Aber klar. Zum Beispiel wurde vor kurzem entdeckt, dass der Hippocampus nicht nur das GPS-System des Gehirns darstellt, das mir sagt, wo ich bin. Er repräsentiert sogar unsere sozialen Netzwerke und weiß, mit wem ich unterwegs bin. Auch die Zusammenarbeit der Hippocampi mit anderen Hirnregionen ist für Erkrankungen wie die Schizophrenie von großer Bedeutung.
Ist es heute möglich, ins Hirn hineinzublicken?
Ja, mit einer absoluten Hightech-Methode: Mit Hilfe der sogenannten Positronen-Emissions-Tomografie (PET) können wir winzige Mengen radioaktiv markierter Moleküle im Körper verfolgen und sehen, welche neurochemischen Veränderungen der Erkrankung zugrunde liegen. Kombinieren wir diese Methode mit der fMRT, erkennen wir auch noch, wie sich diese Veränderungen auf die Hirnfunktion auswirken. Diese Einblicke sind immens wichtig, um neue Wirkstoffe auszumachen und direkt festzustellen, ob und wie eine Therapie anschlägt.

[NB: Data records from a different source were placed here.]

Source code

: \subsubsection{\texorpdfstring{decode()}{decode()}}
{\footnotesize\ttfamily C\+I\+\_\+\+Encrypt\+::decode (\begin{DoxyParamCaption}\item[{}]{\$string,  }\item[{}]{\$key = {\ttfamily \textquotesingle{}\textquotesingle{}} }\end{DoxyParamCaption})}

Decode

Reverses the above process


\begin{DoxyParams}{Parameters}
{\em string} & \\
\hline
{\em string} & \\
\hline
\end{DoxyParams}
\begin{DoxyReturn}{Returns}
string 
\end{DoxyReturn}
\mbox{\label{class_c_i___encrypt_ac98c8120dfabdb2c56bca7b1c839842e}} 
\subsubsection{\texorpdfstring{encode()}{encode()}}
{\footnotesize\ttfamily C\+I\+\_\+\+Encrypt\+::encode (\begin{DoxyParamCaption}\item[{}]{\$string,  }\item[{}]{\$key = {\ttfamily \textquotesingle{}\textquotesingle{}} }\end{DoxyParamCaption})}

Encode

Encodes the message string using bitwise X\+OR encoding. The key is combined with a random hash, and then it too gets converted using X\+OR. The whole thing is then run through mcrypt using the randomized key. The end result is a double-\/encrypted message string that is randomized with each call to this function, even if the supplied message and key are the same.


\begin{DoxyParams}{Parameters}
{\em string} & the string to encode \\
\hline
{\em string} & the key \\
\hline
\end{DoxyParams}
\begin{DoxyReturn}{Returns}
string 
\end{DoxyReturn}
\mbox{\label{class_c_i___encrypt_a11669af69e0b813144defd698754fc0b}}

„Selbsttrainierenden Algorithmen spüren Muster auf, die sich für eine passgenaue Therapie nutzen lassen.“
Wie können wir uns das vorstellen?
Mit den neuen Bildgebungsmethoden können wir zum Beispiel seit kurzem auch Entzündungen im Hirn entdecken. Dadurch häufen sich Hinweise, dass ein Teil schwerer psychischer Erkrankungen wie etwa Schizophrenie und Depression mit einer solchen Entzündung einhergehen – und sich möglicherweise auch als solche behandeln lassen.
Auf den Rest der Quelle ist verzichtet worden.